WHAT TO PRODUCE:
Render the lines of the records from the first line up to and including the line containing "IMPLIQUEZ-VOUS" as a numbered list, omitting any blank lines.

EXTRACTED DATA:
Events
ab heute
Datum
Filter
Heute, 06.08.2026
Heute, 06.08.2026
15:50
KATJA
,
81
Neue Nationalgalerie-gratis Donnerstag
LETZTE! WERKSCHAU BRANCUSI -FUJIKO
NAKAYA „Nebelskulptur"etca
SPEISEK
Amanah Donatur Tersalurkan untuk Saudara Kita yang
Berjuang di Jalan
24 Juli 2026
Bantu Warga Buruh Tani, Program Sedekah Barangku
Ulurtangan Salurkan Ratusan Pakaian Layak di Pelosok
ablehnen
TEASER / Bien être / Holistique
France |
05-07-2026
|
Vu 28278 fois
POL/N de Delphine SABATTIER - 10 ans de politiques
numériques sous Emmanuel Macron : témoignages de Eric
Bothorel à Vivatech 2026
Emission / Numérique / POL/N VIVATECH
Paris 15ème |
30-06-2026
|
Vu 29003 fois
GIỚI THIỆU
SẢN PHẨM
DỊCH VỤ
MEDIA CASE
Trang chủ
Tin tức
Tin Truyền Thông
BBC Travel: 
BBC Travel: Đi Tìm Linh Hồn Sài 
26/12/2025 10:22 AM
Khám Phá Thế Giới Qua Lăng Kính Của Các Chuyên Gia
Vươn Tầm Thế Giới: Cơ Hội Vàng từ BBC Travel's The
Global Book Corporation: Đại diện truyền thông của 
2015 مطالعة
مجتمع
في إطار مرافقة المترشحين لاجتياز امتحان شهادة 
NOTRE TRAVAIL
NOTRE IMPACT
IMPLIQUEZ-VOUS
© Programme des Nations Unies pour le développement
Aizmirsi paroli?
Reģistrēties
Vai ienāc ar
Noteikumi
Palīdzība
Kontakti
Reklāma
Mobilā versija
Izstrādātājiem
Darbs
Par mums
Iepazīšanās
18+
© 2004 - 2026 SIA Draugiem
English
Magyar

REPLY TO THE EXERCISE:
1. Events
2. ab heute
3. Datum
4. Filter
5. Heute, 06.08.2026
6. Heute, 06.08.2026
7. 15:50
8. KATJA
9. ,
10. 81
11. Neue Nationalgalerie-gratis Donnerstag
12. LETZTE! WERKSCHAU BRANCUSI -FUJIKO
13. NAKAYA „Nebelskulptur"etca
14. SPEISEK
15. Amanah Donatur Tersalurkan untuk Saudara Kita yang
16. Berjuang di Jalan
17. 24 Juli 2026
18. Bantu Warga Buruh Tani, Program Sedekah Barangku
19. Ulurtangan Salurkan Ratusan Pakaian Layak di Pelosok
20. ablehnen
21. TEASER / Bien être / Holistique
22. France |
23. 05-07-2026
24. |
25. Vu 28278 fois
26. POL/N de Delphine SABATTIER - 10 ans de politiques
27. numériques sous Emmanuel Macron : témoignages de Eric
28. Bothorel à Vivatech 2026
29. Emission / Numérique / POL/N VIVATECH
30. Paris 15ème |
31. 30-06-2026
32. |
33. Vu 29003 fois
34. GIỚI THIỆU
35. SẢN PHẨM
36. DỊCH VỤ
37. MEDIA CASE
38. Trang chủ
39. Tin tức
40. Tin Truyền Thông
41. BBC Travel: 
42. BBC Travel: Đi Tìm Linh Hồn Sài 
43. 26/12/2025 10:22 AM
44. Khám Phá Thế Giới Qua Lăng Kính Của Các Chuyên Gia
45. Vươn Tầm Thế Giới: Cơ Hội Vàng từ BBC Travel's The
46. Global Book Corporation: Đại diện truyền thông của 
47. 2015 مطالعة
48. مجتمع
49. في إطار مرافقة المترشحين لاجتياز امتحان شهادة 
50. NOTRE TRAVAIL
51. NOTRE IMPACT
52. IMPLIQUEZ-VOUS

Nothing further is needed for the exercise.